When needing to add l the check-node that memory capacity is identical within the storage system {P_n-k+1,P_n-k+2,…,P_n-k+lTime, each check-node being respectively directed in l check-node, generate { the 0,1} random vector g of a length of 1 × k_n-k+j=(a_n-k+j,1,a_n-k+j,2,…,a_n-k+j,k), 1≤j≤l, A ∈ { 0,1}, g_n-k+jFor check-node P_n-k+jCorresponding random vector, wherein, each element a in vector_n-+j,i With probability T value for 1；

The each check-node being respectively directed in l check-node, execution following steps:

Determine check-node P_n-k+jCorresponding vector g_n-k+jIntermediate value is each element a of 1_n-k+j,i；

Determine with value be respectively 1 each element a_n-k+j,iAt vector g_n-k+jMiddle position pair The each information node D answered_i；

By check-node P_n-k+jEach information node D with described correspondence_iCarry out XOR successively, knot Fruit is as the P after updating_n-k+j。

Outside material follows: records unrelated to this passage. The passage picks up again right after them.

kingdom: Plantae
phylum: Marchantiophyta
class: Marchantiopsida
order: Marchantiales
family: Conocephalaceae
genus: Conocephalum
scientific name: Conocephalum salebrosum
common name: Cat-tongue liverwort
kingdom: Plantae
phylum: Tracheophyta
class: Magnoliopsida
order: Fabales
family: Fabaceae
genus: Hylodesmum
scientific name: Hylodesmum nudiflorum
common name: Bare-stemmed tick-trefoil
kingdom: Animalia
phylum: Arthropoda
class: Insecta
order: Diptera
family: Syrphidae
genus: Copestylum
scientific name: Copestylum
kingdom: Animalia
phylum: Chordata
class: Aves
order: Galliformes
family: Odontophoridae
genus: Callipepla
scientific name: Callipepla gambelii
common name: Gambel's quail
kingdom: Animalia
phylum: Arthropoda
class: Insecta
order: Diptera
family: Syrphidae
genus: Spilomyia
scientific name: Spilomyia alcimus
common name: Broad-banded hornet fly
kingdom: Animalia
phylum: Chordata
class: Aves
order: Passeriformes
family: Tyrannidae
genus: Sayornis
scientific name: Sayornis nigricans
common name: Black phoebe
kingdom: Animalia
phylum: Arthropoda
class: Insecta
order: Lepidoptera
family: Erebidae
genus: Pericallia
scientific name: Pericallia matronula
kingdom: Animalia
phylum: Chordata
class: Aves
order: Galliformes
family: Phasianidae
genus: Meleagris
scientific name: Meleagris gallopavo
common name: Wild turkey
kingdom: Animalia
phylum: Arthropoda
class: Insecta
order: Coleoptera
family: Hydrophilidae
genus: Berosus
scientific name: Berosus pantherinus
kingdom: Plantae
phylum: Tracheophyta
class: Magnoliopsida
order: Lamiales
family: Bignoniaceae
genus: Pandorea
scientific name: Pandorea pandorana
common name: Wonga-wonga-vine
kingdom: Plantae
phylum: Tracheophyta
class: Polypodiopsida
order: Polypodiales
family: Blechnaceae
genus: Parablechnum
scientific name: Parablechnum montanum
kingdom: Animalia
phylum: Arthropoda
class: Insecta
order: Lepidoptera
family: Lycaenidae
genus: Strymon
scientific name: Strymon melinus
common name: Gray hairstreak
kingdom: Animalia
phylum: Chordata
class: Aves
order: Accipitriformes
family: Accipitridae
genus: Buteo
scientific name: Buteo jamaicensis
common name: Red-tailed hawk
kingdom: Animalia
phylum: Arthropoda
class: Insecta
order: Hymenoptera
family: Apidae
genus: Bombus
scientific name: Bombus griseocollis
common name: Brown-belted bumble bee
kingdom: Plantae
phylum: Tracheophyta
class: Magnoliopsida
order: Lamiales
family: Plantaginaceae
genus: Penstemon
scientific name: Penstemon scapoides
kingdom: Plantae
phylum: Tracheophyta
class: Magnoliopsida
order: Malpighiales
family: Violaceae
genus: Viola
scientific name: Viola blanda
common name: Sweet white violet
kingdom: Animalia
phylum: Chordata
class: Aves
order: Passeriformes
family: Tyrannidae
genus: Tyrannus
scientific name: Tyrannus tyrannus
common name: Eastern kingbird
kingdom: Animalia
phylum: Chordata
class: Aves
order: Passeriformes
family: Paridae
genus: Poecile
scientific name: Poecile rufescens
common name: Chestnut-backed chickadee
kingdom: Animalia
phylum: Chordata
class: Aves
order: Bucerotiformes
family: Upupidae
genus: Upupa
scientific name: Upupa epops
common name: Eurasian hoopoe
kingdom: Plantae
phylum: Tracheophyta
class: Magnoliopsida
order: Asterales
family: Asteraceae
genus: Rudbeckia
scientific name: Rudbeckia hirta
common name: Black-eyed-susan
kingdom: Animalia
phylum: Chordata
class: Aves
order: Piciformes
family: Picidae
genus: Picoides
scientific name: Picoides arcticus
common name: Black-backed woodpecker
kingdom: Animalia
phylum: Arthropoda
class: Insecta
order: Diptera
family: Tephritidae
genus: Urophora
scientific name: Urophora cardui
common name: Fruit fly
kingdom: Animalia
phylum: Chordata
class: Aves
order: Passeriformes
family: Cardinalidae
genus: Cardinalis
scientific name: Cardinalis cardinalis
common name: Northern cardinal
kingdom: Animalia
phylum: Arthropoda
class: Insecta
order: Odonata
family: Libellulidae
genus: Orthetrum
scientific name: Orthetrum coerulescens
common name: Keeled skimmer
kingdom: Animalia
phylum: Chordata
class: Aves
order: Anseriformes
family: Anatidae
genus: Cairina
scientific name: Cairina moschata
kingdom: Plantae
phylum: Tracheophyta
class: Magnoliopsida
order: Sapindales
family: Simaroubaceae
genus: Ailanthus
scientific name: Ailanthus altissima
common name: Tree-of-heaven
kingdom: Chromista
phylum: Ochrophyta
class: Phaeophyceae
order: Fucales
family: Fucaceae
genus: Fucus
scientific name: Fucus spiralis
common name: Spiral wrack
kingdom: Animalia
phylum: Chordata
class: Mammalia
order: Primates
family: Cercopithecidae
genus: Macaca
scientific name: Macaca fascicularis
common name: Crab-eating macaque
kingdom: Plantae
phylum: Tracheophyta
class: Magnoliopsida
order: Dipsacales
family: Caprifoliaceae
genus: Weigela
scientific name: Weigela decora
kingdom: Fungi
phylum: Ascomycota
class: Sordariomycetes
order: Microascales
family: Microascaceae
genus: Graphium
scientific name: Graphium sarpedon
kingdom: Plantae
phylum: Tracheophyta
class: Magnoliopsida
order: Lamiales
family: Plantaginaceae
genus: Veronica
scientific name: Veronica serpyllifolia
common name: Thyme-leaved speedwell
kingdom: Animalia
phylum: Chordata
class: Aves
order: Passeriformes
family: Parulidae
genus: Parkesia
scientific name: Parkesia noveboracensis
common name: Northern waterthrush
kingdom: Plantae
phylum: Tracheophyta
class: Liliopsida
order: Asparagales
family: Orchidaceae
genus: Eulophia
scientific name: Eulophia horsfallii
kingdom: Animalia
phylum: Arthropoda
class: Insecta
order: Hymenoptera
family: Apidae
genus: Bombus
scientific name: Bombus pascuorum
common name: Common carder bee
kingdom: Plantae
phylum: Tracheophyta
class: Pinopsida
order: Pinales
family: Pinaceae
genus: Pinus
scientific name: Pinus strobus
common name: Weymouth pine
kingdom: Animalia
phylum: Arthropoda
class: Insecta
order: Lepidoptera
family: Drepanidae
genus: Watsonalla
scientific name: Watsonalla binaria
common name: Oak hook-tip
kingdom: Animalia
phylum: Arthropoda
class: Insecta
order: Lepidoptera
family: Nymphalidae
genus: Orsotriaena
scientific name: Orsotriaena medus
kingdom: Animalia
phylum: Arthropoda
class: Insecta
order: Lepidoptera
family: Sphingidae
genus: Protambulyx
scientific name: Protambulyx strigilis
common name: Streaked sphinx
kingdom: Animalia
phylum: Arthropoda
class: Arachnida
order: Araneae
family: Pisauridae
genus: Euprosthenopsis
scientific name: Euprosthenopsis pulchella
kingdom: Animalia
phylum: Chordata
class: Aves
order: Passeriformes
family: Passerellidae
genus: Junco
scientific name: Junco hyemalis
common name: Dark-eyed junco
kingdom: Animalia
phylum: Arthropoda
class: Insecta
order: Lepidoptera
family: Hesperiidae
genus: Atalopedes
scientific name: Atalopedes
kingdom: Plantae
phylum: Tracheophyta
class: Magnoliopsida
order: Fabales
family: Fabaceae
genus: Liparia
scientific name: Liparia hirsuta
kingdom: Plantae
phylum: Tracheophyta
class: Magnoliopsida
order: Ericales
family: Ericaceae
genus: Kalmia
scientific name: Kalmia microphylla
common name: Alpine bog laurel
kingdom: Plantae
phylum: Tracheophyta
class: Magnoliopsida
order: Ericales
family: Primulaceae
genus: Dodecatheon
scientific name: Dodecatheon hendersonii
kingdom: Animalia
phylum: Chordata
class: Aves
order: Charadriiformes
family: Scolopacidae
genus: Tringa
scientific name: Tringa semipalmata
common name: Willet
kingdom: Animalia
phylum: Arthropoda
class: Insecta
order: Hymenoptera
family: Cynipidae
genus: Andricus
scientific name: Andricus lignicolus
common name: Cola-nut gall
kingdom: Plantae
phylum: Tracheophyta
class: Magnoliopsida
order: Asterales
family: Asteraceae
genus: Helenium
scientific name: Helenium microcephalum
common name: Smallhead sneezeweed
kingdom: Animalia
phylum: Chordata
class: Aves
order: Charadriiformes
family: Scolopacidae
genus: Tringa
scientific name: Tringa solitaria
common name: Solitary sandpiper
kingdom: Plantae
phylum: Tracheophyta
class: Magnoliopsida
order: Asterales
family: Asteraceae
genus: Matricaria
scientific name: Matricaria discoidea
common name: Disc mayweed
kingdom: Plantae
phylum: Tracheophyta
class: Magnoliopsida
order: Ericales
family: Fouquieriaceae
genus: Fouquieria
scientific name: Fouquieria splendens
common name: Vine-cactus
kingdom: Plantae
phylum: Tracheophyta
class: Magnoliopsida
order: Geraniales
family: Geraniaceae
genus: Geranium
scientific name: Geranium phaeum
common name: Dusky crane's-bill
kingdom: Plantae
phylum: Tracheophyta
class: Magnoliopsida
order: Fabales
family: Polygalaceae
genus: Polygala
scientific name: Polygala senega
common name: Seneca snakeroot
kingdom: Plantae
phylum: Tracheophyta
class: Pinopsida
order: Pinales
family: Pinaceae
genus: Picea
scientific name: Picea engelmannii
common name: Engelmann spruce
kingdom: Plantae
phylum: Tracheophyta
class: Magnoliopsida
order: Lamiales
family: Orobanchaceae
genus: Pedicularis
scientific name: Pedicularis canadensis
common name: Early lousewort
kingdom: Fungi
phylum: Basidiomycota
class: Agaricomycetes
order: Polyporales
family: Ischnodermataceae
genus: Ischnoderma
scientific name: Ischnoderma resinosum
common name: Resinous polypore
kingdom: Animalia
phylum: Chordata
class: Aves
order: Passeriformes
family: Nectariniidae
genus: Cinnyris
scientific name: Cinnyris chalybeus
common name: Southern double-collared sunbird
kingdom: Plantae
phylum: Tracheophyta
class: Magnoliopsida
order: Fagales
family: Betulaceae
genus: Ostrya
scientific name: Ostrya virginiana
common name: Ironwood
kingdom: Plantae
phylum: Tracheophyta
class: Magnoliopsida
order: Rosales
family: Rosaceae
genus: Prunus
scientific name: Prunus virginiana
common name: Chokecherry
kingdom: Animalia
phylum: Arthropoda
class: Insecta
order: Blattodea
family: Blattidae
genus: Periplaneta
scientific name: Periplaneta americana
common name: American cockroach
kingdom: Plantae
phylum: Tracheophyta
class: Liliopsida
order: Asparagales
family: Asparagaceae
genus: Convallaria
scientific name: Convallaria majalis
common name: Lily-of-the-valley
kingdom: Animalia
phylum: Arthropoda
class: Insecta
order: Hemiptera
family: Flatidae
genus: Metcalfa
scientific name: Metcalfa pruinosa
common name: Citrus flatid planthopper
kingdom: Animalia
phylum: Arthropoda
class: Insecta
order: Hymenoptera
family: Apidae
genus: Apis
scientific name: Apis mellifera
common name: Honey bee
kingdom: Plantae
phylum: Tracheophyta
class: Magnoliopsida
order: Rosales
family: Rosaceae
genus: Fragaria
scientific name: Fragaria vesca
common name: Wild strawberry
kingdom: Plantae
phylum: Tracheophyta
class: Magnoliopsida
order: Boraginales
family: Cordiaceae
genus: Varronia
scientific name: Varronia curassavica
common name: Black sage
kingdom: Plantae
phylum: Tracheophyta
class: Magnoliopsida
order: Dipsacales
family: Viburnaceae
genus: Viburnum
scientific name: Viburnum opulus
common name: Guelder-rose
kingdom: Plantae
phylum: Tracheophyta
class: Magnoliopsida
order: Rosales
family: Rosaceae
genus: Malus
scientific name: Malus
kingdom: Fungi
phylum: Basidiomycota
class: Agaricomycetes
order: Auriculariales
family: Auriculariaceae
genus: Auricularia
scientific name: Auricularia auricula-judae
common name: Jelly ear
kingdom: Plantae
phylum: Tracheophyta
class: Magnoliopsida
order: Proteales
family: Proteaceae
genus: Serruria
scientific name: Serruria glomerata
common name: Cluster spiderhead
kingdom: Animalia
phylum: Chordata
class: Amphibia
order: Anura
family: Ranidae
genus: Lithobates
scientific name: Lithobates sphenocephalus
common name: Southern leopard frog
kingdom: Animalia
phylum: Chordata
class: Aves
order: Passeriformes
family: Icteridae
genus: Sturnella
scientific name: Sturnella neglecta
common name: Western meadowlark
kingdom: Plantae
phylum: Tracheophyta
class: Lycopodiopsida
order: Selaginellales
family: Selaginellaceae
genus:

8. the method for claim 1, it is characterised in that also include:

Determine check-node to be deleted, from described storage system, delete described verification to be deleted Node.

9. the method for claim 1, it is characterised in that described storage system also has appearance Calamity parameter { t, δ }, wherein, t+ δ is the check-node number of described storage system, described storage system Allowing that at most t node is complete to make mistakes, δ is additionally to save needed for described storage system ensures high redundancy ability Count, and t+ δ ＜ k, t+ δ+k=n, described method, also include:

When the storage loss of data of l information node of described storage system, from described storage system Remaining n-l node is arbitrarily chosen δ node of k+, and including the individual check-node of δ 'The individual information node of k+ δ-δ ', l≤t；

By each for individual for δ ' check-node self-corresponding 1 × k 0,1} random vector take out, be arranged as δ ' × k's { 0,1} matrix R_δ'×k, wherein matrix jth V&V of behavior node1 corresponding × k 0,1} random vector, 1≤j≤δ'；

Structural matrix H_δ'×(k+δ_'), matrix H_δ'×(k+δ_')Left part is divided into matrix R_δ'×k, right part is divided into list Position battle array I_δ'×δ'；

Based on the known k+ individual information node of δ-δ ' and the individual check-node of δ ', structure vector β_(k+δ')×1, Wherein β_(k+δ')×1K position is information node { D from left to right₁,D₂,…,D_k, wherein unknown information node becomes Amount X replaces, and right-hand member is

For relational expression H_δ'×(k+δ')·β_(k+δ')×1=0 solves, and obtains l the information node lost Storage data；

By in the data recovery storage of l information node that obtains to described storage system.

10. a storage system constructing device, it is characterised in that described storage system includes information Node and check-node, described information node is used for storing data, and described check-node is used for recovering In data, and described storage system, the memory capacity of each node is identical, and described device includes:

Parameter determination unit, is used for determining that { n, k, T}, wherein, n is described to storage nodes parameter The node total number of storage system, k is the information node number of described storage system, and T is that individual element exists { in 0,1}, value is the probability of 1；Wherein n, k are positive integer, 0 ＜ T ＜ 1；

Numbered cell, for numbering in order k information node as { D₁,D₂,…,D_k, and will N-k check-node numbers in order as { P₁,P₂,…,P_n-k, wherein, at the beginning of n-k check-node Beginning data are zero；

Vector signal generating unit, for each check-node being respectively directed in n-k check-node, Generate { the 0,1} random vector g of a length of 1 × k_j=(a_j1,a_j2,…,a_jk), 1≤j≤n-k, a ∈ 0,1}, g_jFor check-node P_jCorresponding random vector, wherein, each element a in vector_jiWith probability T value It is 1；

Encoding relation sets up unit, for each verification joint being respectively directed in n-k check-node Point, execution following steps:

Determine check-node P_jCorresponding vector g_jIntermediate value is each element a of 1_ji；

Determine with value be respectively 1 each element a_jiAt vector g_jCorresponding each in middle position Information node D_i；

By check-node P_jEach information node D with described correspondence_iCarry out XOR, result successively As the P after updating_j。